As I mull over my options, the door opens and in walks Jules, followed by who I presume to be Aaron or Andy. Huh. How have I not noticed this guy before? He is the kind of sexy ass man that would take my interest in any other setting. He has that rock band look going on but his eyes make him look innocent. Now I'm wide awake, watching this hot fucker stride in. It is also disappointing. Under different circumstances, I would definitely like to have him panting my name, but work is work.
“Lev, this is Aaron, the dick that stabbed one of Santini's guys,” Jules states, pushing Aaron into the chair across from me. Interesting. He isn’t scared or even intimidated by me. He actually looks like he has met his hero with how bright his eyes look, that one celebrity you’d kill to meet, which is weird as hell but arousing at the same time. He has shaggy black hair, smooth skin as if he hasn’t gone past puberty yet and can’t grow any facial hair, large brown Bambi-like doe eyes, and a cute little eyebrow piercing above his left eye. I don't think he has blinked yet, and I am dumbfounded. I’m used to fear or panic when anyone is brought to me like this. Maybe he’s unaware of my reputation?
“Uh, boss, do you need me for anything?”
Jules’ question snaps me out of the trance I have going on with the hottie, I must have zoned out.
“No, Jules, I got this. Just wait outside.”

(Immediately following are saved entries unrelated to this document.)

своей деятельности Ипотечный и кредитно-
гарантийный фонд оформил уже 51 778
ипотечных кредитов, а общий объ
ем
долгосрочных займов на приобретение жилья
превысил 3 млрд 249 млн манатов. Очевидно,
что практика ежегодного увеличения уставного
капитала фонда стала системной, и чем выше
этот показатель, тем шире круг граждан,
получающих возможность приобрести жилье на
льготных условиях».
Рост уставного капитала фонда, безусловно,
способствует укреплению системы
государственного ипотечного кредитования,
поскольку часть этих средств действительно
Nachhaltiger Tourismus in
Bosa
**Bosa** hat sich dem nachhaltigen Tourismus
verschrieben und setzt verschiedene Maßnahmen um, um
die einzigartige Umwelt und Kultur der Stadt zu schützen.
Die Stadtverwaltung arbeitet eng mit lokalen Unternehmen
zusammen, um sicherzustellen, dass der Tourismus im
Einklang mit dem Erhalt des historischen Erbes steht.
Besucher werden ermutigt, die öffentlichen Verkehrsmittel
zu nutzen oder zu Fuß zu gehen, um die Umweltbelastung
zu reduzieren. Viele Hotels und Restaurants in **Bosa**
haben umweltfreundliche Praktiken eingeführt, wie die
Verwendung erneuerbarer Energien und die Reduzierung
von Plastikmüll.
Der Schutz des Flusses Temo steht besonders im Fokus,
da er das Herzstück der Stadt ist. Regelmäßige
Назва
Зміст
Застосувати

He nods in return and leaves, closing the door behind him.
I lean back in my leather chair, creating the atmosphere of “relax and no one will hurt you.” This one is different or maybe from another planet with how eager he is to be here. He is all but bouncing in his seat.
“So, you wanna tell me what the fuck happened last night?”
I am surprised by the big smile that crosses his face. What the fuck is this guy smiling at? Have I unintentionally invited the Joker into my office? His manic smile is giving me those creepy ass vibes and he still hasn’t answered.
“What the fuck you smiling about?” I bark as I stand and move around to the front of my desk, leaning against it directly in front of where Aaron is sitting. He’s forced to crane his neck back and look at me. His smile disappears and I realize he may not have intended to have done it in the first place. Okay, this guy is weird as hell.
“Sorry, I didn’t mean to do it, it's just, sitting here talking to you feels like a dream.”
I am so damn confused now. Has this guy lost his mind? What the hell is he talking about? Jesus Christ, I must be tired, this conversation is the most bizarre moment I have ever been in.
“I don't know what the fuck you mean by that, but can you answer the damn question? Tell me what happened last night, and it would be wise not to lie to me.”